A field trial was conducted to determine the effectiveness of a modified live Flavobacterium (F.) columnare vaccine in reducing mortality of walleye due to columnaris disease. Groups of 5,000 walleye fry (~ 3 days post hatch (dph)) were vaccinated or sham-vaccinated in triplicate and stocked into ponds for Phase I pond culture. At approximately 30 dph, ponds were harvested for Phase 2 tank culture. At pond harvest, survival was determined and walleye from each pond were split into two groups of fingerlings. One group was sham vaccinated, and the other was vaccinated. The treatments (3 replicates each) consisted of: (1) fry sham-vaccinated, fingerling sham-vaccinated, (2) fry sham-vaccinated, fingerlings vaccinated, (3) fry vaccinated, fingerling sham-vaccinated, and (4) fry vaccinated, fingerlings vaccinated. Additionally, an internal control group was included, which consisted of triplicate tanks of walleye fingerlings stocked at the same time; these were treated with Diquat when columnaris disease began. This is the procedure used at this facility to control mortality due to columnaris disease. Fish were maintained in the above treatment groups and performance variables were collected to assess the efficacy of the vaccine, including: mortality related to F. columnare, survival of walleye at the end of Phase 2 tank culture, and growth of walleye at the end of Phase 2 tank culture. Flavobacterium columnare was reisolated from mortalities and molecularly characterized by restriction fragment length polymorphism. Serum samples were collected from survivors at the end of the study to measure antibody responses.

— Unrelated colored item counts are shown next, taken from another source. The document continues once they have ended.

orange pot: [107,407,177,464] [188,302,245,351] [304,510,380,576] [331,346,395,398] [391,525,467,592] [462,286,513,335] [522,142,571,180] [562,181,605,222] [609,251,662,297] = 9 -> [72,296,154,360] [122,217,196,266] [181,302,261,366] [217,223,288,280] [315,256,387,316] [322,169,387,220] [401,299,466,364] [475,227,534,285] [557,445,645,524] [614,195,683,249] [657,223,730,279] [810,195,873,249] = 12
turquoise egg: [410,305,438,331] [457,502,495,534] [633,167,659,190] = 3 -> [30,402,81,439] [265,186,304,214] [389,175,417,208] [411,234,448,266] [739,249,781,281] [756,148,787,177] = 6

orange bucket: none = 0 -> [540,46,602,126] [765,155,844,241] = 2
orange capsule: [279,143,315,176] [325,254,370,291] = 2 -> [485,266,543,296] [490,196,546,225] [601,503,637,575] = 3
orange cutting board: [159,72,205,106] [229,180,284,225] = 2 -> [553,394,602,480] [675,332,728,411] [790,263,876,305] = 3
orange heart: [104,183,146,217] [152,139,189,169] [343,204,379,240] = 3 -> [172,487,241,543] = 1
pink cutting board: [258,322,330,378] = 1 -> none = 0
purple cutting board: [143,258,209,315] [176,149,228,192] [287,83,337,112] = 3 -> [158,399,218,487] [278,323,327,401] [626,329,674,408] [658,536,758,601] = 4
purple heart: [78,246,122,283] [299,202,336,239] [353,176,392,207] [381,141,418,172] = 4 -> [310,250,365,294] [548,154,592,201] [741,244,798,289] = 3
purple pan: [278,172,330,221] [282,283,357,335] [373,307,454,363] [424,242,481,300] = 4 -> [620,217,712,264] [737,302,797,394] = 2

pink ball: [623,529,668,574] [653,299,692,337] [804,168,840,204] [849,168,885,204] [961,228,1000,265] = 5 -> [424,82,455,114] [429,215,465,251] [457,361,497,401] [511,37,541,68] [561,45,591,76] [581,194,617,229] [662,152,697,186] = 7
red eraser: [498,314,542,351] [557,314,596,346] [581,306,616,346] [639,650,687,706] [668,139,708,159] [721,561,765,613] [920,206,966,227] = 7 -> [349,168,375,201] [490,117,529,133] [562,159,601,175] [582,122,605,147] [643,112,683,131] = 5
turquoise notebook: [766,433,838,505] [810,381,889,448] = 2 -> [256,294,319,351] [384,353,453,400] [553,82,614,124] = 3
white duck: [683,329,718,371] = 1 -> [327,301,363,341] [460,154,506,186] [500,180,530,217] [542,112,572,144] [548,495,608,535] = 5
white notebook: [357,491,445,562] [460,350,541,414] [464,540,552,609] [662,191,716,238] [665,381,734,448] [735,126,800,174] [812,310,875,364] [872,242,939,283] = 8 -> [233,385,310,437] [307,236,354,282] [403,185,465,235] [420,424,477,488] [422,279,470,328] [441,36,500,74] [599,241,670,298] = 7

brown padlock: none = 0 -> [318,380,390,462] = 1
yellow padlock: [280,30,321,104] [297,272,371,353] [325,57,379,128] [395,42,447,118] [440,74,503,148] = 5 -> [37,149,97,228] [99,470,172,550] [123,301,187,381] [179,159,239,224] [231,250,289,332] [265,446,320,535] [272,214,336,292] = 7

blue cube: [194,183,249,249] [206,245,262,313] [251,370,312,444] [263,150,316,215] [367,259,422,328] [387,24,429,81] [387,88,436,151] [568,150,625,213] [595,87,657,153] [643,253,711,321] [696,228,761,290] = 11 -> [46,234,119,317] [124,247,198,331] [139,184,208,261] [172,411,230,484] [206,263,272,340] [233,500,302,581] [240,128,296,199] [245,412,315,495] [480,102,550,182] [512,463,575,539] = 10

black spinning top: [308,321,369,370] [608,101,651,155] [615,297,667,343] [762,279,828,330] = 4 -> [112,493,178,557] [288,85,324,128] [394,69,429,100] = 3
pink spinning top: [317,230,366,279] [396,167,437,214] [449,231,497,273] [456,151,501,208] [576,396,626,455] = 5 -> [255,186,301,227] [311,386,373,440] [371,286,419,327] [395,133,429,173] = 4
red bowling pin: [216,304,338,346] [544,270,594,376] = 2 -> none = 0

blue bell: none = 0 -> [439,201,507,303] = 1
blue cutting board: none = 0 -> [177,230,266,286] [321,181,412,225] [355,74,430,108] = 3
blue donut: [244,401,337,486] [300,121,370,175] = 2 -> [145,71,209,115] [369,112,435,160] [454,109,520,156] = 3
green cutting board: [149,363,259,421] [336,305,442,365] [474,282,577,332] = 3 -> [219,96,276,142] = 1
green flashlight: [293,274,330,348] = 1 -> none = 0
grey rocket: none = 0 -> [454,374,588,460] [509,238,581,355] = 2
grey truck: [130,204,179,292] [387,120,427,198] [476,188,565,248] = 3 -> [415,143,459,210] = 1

Survival of the vaccinated and sham-vaccinated fry following Phase 1 pond culture was 82 and 85.9%, respectively. The day following vaccination and stocking the tanks for Phase 2 culture, an acute columnaris epizootic occurred in all tanks and the study was terminated after approximately 40 days. Survival for each treatment group was low (13 to 17%), and there were no significant differences in survival or growth between the treatment groups. Treatment of the walleye fingerlings with Diquat was effective at improving survival from columnaris disease, and the average survival of this internal control group was 64%. The acute columnaris epizootic that occurred following vaccination of the fingerling walleye was atypical for this facility. Columnaris disease typically occurs in fingerling walleye at approximately one week post stocking tanks for Phase 2 culture. Therefore, it is believed that the vaccination/sham-vaccination of the fingerlings likely resulted in stress that increased susceptibility to F. columnare. Twenty-one isolates were obtained from diseased walleye and were determined to be genomovar I. Analysis of serum for specific antibody against F. columnare in survivors is currently in progress. The results from this first field trial will be used to adjust the experimental design for subsequent trials.
The project was monitored through numerous phone calls to plan, implement, discuss, and analyze the research results.